Task: If a line in the records below contains "were", copy that line.

○ ○ ○ ○ ○ ○ ○

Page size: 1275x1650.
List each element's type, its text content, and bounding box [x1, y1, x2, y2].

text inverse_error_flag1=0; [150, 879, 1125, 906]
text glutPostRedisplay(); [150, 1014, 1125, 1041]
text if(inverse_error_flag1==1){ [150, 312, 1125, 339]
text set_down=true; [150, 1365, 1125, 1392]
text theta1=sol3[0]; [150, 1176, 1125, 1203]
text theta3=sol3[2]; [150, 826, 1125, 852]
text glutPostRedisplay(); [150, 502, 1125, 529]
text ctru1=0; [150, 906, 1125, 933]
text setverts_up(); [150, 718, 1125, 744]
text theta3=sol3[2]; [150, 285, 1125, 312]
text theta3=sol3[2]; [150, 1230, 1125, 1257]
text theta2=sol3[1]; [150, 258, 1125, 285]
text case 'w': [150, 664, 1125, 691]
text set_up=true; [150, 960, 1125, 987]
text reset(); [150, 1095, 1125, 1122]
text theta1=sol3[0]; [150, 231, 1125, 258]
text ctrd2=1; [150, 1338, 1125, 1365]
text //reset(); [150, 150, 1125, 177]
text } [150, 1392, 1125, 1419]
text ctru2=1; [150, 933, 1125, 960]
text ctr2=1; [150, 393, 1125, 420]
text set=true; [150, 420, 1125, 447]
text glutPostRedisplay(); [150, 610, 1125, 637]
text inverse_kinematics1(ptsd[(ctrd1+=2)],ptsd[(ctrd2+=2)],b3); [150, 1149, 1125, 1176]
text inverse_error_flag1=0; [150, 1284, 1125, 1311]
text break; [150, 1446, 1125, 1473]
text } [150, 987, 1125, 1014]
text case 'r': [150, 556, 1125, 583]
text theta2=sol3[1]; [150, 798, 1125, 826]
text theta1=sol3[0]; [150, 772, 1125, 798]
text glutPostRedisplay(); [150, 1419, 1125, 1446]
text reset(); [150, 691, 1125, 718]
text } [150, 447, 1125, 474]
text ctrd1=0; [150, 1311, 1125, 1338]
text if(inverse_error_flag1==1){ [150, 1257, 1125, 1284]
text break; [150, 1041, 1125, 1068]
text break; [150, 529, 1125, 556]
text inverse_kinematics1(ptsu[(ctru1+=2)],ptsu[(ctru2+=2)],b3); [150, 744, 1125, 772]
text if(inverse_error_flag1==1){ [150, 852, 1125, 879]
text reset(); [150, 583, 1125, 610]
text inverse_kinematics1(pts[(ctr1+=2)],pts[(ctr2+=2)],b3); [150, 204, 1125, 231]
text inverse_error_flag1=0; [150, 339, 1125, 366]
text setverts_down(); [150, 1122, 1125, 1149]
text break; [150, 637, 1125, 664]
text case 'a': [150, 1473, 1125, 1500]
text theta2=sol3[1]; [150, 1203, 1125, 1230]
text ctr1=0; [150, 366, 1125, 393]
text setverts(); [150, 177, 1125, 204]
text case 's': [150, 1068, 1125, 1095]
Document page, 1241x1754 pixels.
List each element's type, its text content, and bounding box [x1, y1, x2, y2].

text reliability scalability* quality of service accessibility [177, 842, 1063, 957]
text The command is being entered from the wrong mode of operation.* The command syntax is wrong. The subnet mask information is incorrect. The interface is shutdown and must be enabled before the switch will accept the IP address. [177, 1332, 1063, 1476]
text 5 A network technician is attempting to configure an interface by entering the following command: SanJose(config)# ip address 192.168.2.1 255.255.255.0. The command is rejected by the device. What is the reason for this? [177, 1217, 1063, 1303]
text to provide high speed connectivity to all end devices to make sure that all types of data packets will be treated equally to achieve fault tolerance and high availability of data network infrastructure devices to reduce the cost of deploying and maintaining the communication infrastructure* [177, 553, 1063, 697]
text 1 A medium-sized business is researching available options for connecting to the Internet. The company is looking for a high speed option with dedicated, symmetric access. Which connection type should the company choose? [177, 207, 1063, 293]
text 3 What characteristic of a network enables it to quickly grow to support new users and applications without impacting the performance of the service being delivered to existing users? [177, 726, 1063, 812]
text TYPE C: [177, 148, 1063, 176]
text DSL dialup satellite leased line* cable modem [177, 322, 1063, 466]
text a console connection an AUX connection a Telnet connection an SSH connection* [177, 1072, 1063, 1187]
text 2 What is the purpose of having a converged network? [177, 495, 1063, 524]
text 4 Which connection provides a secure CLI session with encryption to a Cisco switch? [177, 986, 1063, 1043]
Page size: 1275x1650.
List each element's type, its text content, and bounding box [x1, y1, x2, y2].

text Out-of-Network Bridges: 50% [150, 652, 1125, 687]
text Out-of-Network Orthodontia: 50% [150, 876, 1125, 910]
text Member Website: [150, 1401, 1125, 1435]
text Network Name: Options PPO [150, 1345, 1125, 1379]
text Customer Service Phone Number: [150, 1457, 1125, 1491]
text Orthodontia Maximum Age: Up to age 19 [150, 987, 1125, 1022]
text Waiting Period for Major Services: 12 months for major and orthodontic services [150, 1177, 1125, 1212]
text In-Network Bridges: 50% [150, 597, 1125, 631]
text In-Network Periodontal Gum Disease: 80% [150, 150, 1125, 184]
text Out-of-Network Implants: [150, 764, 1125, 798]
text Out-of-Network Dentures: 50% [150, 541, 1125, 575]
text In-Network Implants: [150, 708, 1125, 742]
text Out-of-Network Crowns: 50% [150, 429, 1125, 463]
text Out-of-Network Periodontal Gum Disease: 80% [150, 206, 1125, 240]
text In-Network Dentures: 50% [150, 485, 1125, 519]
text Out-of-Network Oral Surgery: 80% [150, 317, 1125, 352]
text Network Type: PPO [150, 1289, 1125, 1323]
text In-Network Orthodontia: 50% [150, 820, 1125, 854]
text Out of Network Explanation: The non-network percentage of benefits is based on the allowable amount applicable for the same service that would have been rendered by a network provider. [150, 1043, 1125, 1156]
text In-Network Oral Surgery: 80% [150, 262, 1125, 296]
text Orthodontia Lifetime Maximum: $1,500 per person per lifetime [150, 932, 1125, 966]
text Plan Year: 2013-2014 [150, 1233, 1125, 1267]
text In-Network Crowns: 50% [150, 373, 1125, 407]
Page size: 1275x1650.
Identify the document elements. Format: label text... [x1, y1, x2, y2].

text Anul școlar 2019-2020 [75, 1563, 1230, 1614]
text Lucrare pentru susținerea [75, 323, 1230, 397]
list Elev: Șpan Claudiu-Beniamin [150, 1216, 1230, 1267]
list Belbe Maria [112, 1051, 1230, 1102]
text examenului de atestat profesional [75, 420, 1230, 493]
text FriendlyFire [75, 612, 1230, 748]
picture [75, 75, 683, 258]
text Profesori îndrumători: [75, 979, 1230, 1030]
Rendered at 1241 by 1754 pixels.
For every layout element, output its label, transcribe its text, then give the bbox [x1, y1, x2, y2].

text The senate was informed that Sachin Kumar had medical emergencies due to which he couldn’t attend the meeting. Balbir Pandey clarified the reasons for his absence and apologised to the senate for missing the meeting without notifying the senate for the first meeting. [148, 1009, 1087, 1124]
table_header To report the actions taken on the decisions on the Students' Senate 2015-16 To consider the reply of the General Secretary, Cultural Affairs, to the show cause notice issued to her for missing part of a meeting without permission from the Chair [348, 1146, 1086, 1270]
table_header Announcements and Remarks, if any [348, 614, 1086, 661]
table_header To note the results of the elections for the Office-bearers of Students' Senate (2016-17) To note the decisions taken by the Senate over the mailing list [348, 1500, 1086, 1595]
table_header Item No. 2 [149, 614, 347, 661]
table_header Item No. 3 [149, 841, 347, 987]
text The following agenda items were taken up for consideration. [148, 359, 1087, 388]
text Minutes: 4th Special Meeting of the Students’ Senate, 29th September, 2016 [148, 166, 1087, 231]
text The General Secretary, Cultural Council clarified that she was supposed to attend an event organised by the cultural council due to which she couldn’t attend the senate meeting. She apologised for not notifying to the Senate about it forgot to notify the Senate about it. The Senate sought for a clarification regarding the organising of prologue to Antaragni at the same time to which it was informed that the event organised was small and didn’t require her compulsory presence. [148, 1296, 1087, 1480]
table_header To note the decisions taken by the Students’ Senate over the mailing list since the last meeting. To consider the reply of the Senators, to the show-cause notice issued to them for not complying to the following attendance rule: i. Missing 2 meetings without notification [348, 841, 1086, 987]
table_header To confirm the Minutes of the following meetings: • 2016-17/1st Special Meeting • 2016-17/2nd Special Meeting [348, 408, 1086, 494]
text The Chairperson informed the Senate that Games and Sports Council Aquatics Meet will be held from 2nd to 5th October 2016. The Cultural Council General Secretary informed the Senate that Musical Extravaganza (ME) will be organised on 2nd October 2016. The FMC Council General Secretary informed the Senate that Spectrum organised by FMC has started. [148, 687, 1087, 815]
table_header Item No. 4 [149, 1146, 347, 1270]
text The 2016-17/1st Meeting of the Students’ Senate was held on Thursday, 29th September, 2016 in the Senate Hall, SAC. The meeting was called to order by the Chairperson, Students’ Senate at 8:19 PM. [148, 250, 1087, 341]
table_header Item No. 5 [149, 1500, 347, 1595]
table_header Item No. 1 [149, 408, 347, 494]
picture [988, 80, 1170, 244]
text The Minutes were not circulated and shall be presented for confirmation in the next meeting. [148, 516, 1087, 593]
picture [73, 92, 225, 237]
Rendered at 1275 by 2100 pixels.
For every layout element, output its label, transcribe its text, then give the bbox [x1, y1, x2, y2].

○ ○ ○ ○ ○ ○ ○

Output:
text The following agenda items were taken up for consideration. [148, 359, 1087, 388]
text The Minutes were not circulated and shall be presented for confirmation in the next meeting. [148, 516, 1087, 593]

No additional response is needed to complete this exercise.